Would you pay $10 for no Facebook ads?
Facebook is due to report its Q2 results today and no doubt eyes will be fixed on how revenues earned from advertising - mobile in particular, have fared.
As the build up to the announcement increases, some industry analysts have claimed the social media giant could earn at least US$12bn per year by offering users the option of signing up for an ads-free experience at a cost of $10 per month.
In other words, Facebook could potentially earn three times more revenues from such a service than it reaped from advertising last year ($4.3bn), basing the figures on a minimum of 10% of site's 1.1 billion user base ‘buying in’ to the option.
But would users really be willing to pay for this and if so, how much would they consider to be reasonable?
Speculating on exactly this at the turn of the year, UK-based digital marketing agency, Greenlight polled 500 people globally to gauge just how much they would be prepared to pay not to see ads when using Facebook.

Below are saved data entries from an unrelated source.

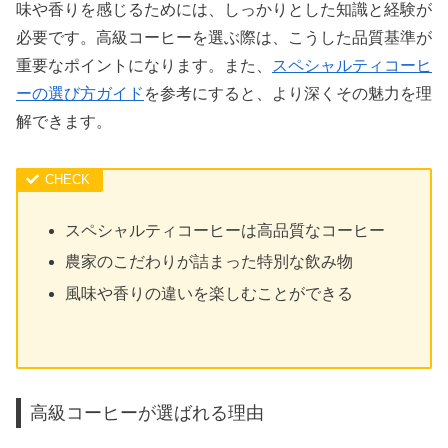
味や香りを感じるためには、しっかりとした知識と経験が
必要です。高級コーヒーを選ぶ際は、こうした品質基準が
重要なポイントになります。また、
スペシャルティコーヒ
ーの選び方ガイド
を参考にすると、より深くその魅力を理
解できます。
スペシャルティコーヒーは高品質なコーヒー
農家のこだわりが詰まった特別な飲み物
風味や香りの違いを楽しむことができる
高級コーヒーが選ばれる理由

The data from Greenlight’s “Search & Social Survey (2012-2013)”, showed 15% of users would be prepared to pay Facebook to see no ads with the majority, 8%, indicating they would be willing to spend $5 right up to $10 and even over, per month.
"Facebook may need to pace itself a little less aggressively when it comes to cashing in on its advertising sweet spot," says Andreas Pouros, COO, Greenlight.
"Alongside showing that 15% of users would pay Facebook to see no ads at all, Greenlight’s survey also showed that close to 70% say they ‘never’ or ‘rarely’ click on advertisements or sponsored listings in Facebook, indicative that consumer apathy is very real.
After unveiling the redesign of its News Feed in March, Pouros says the company has taken the success of advertising in peoples’ newsfeeds on mobile and based its News Feed redesign on mirroring that format (or close to it) on all devices.
In his view this move will help to boost revenues, results of which will be revealed when Facebook reports its quarterly earnings later today.
"Whilst the move was shrewd, in that the redesigned News Feed mirrored that on mobile where it has proved successful from an advertising perspective, the conflict between user experience and driving more ad dollars loomed large," Pouros says.
"It did with AltaVista historically, who were then unseated in the search engine wars with a new upstart (Google), with a cleaner interface and better user experience
Pouros also claims that the challenge faced by Facebook is 'reinventing' advertising so people don't feel they are being bombarded by ads.
"With the very recent addition of a video service to its photo-sharing app Instagram, video ads could perhaps be the next step, and some are in fact already betting on it," he predicts.
All in all, early reports out today indicate analysts are optimistic about Facebook’s results.
JP Morgan expects Facebook’s advertising revenue to rise 40% on the previous quarter to reach $1.39bn, with mobile accounting for a third ($446mn) of it, whilst those derived from desktop advertising are projected to fall 4% on the previous year as ad dollars continue to shift to mobile devices.